Iran accepts 60-day suspension of vessel fees in Strait of Hormuz
The temporary deal pauses transit tolls on one of the world's most critical shipping lanes, but what happens on day 61 remains anyone's guess.
Iran and the United States have signed a memorandum of understanding to suspend planned transit fees for vessels passing through the Strait of Hormuz for 60 days. The deal, inked around June 17-18, gives both sides a window to negotiate a broader agreement, though Iran has made clear it intends to start collecting fees once the clock runs out.
Roughly 20% of the global oil supply passes through this narrow waterway between Iran and the Arabian Peninsula.
What the deal actually says
The MoU explicitly prohibits tolls on vessels during the 60-day suspension period. The fees in question cover services Iran says it provides: security, safety, environmental oversight, and insurance for ships navigating the strait.
Vessels aren’t simply free to cruise through unannounced. Iran’s Persian Gulf Strait Authority has mandated that ships submit advance requests and coordinate their transit during this interim period. The stated reason is existing hazards, including maritime mines.
The deal’s language is notably specific. Charge-free transit is permissible “for 60 days only.”

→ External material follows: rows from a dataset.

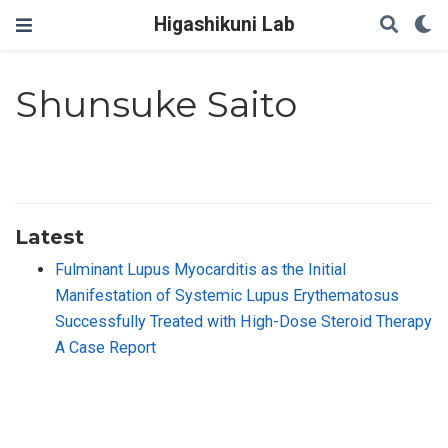
Higashikuni Lab
Shunsuke Saito
Latest
Fulminant Lupus Myocarditis as the Initial
Manifestation of Systemic Lupus Erythematosus
Successfully Treated with High-Dose Steroid Therapy
A Case Report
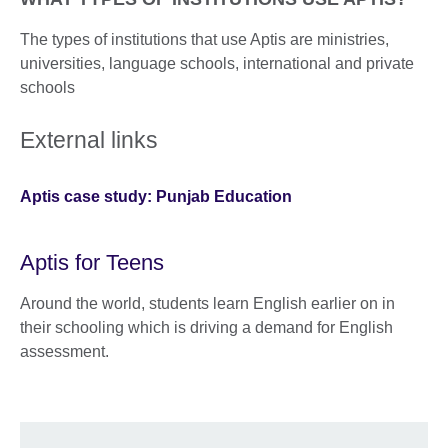
The types of institutions that use Aptis are ministries,
universities, language schools, international and private
schools
External links
Aptis case study: Punjab Education
Aptis for Teens
Around the world, students learn English earlier on in
their schooling which is driving a demand for English
assessment.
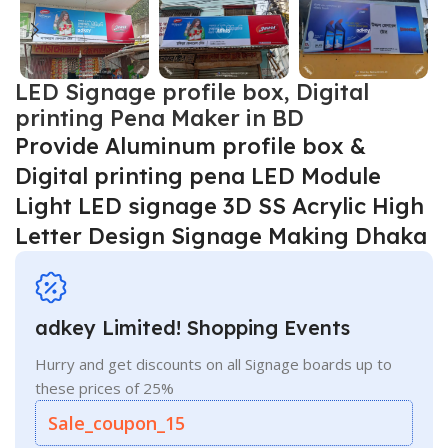
LED Signage profile box, Digital
printing Pena Maker in BD
Provide Aluminum profile box &
Digital printing pena LED Module
Light LED signage 3D SS Acrylic High
Letter Design Signage Making Dhaka
adkey Limited! Shopping Events
Hurry and get discounts on all Signage boards up to
these prices of 25%
Sale_coupon_15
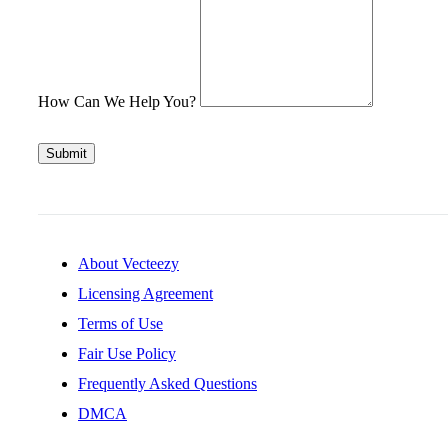
How Can We Help You?
Submit
About Vecteezy
Licensing Agreement
Terms of Use
Fair Use Policy
Frequently Asked Questions
DMCA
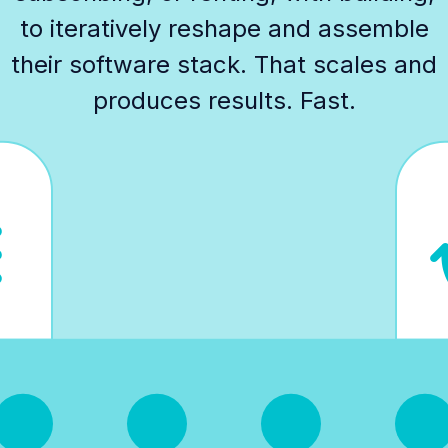
to iteratively reshape and assemble
their software stack. That scales and
produces results. Fast.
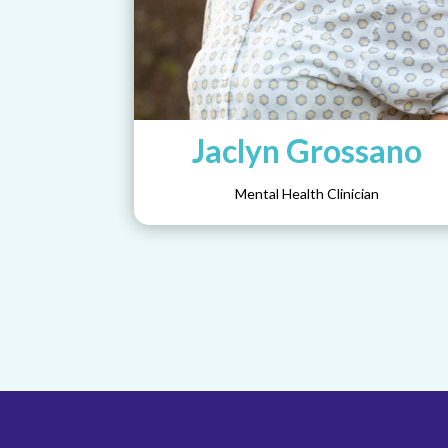
Jaclyn Grossano
Mental Health Clinician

US officials have taken a harder public stance. Secretary of State Marco Rubio and President Trump have both stated explicitly that Iran cannot charge tolls beyond the 60-day window. Iran, for its part, has indicated the opposite: fees resume when the suspension ends.
The geopolitical backdrop
The suspension comes alongside broader de-escalation efforts in the region, including the lifting of a US naval blockade. A fragile ceasefire preceded this deal.
Analysts have expressed doubt that a conclusive agreement can be reached within this window. Full recovery of shipping operations could take months even after the suspension period concludes.
What this means for markets and investors
For the next 60 days, oil tankers and cargo vessels can pass through the strait without paying Iran’s proposed fees. That removes an immediate source of cost pressure from global shipping and, by extension, from energy prices.
Even during the suspension, the advance coordination requirements add friction to operations. Route planning through the strait now involves bureaucratic steps that didn’t exist before.
Any disruption in the Strait of Hormuz doesn’t just affect oil. Liquefied natural gas shipments from Qatar, one of the world’s largest LNG exporters, also pass through this chokepoint.